Un mois après le premier marathon d’Uelses après sa pause, il a remarqué un pincement au genou qu’il s’était blessé des décennies auparavant. Plutôt que de le laisser à nouveau sur la touche, il a écouté le conseil de son ami de consulter un physiothérapeute, qui lui a donné des exercices de renforcement des hanches et des fessiers, comme des soulevés de terre roumains sur une jambe, des poussées de hanche, des planches latérales avec levée de jambe et des squats sur chaise sur une jambe. Depuis lors, Uelses a continué à s’entraîner régulièrement tout au long de ses entraînements et est resté sans blessure.

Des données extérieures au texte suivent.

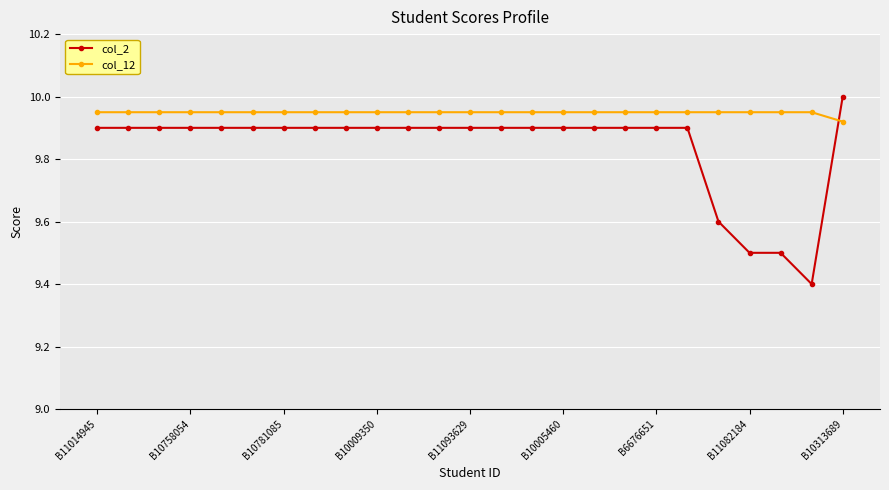

What is the maximum value shown in the chart?

10.0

5. N’essayez pas d’aller plus vite à chaque course

Au cours des premières courses de votre retour, vous pourriez être tenté de courir plus vite à chaque fois que vous enfilez vos chaussures, dit McKnight, mais d’après son expérience, la meilleure chose à faire est d’éviter le travail rapide jusqu’à ce que vous ayez établi votre base et pratiqué la patience. Si vous essayez de surpasser votre course précédente à chaque fois que vous sortez, c’est là que des blessures peuvent apparaître, votre récupération faiblit et vous pourriez nuire à votre niveau de confiance.

McKnight suggère de tenir un journal de course pour vous aider à réfléchir à vos courses et à rester honnête sur vos progrès, par exemple si vous avez accéléré le rythme ou si vous êtes sorti trop vite, vous pouvez le noter et l’éviter la prochaine fois. « En tant qu’entraîneur, c’est ironique, mais je consacre probablement plus d’énergie à essayer de retenir mes coureurs », dit-il.

6. Adaptez les plans de formation à vos besoins

Au fur et à mesure de votre entraînement, restez flexible et modifiez vos entraînements. N’ayez pas peur de prendre un plan d’entraînement standard comprenant cinq ou six jours de course et de le réduire à trois ou quatre, et envisagez d’ajouter des méthodes d’entraînement croisé comme la natation ou le cyclisme, suggère Brooks.

Opter pour un mélange entre la course à pied, l’entraînement croisé et l’entraînement en force peut aider à atténuer une partie de l’impact sur vos os et vos articulations et à prévenir le risque de fractures de stress sournoises qui s’accumulent avec le temps.

Lisa Veneziano, qui a couru 2:56:38 pour remporter la tranche d’âge des 55 à 59 ans au marathon de Boston 2024, parcourt 30 à 35 milles par semaine, parfois 40 pendant l’entraînement au marathon. Les jours où elle ne court pas, elle s’entraîne sur le vélo Spin, le vélo d’extérieur, l’elliptique ou le Zero Runner, en utilisant notamment le vélo pour des efforts de seuil et de tempo plus difficiles, ainsi que d’autres formes d’entraînement croisé pour une récupération active.

Vous pouvez également vous donner plus de temps pour vous préparer à une course ou à un objectif en prenant par exemple un plan de marathon standard de 12 à 16 semaines et en l’augmentant à 20 semaines en ajoutant des semaines de déchargement plus fréquentes, suggère Brooks. Au lieu de prendre une semaine de déchargement pour réduire le kilométrage et l’intensité toutes les trois à quatre semaines, votre semaine de déchargement tombe toutes les deux semaines.

De cette façon, vous avez plus de chances d’accumuler lentement votre kilométrage et de récupérer après des semaines difficiles, explique Brooks, car la récupération est particulièrement importante à mesure que nous vieillissons.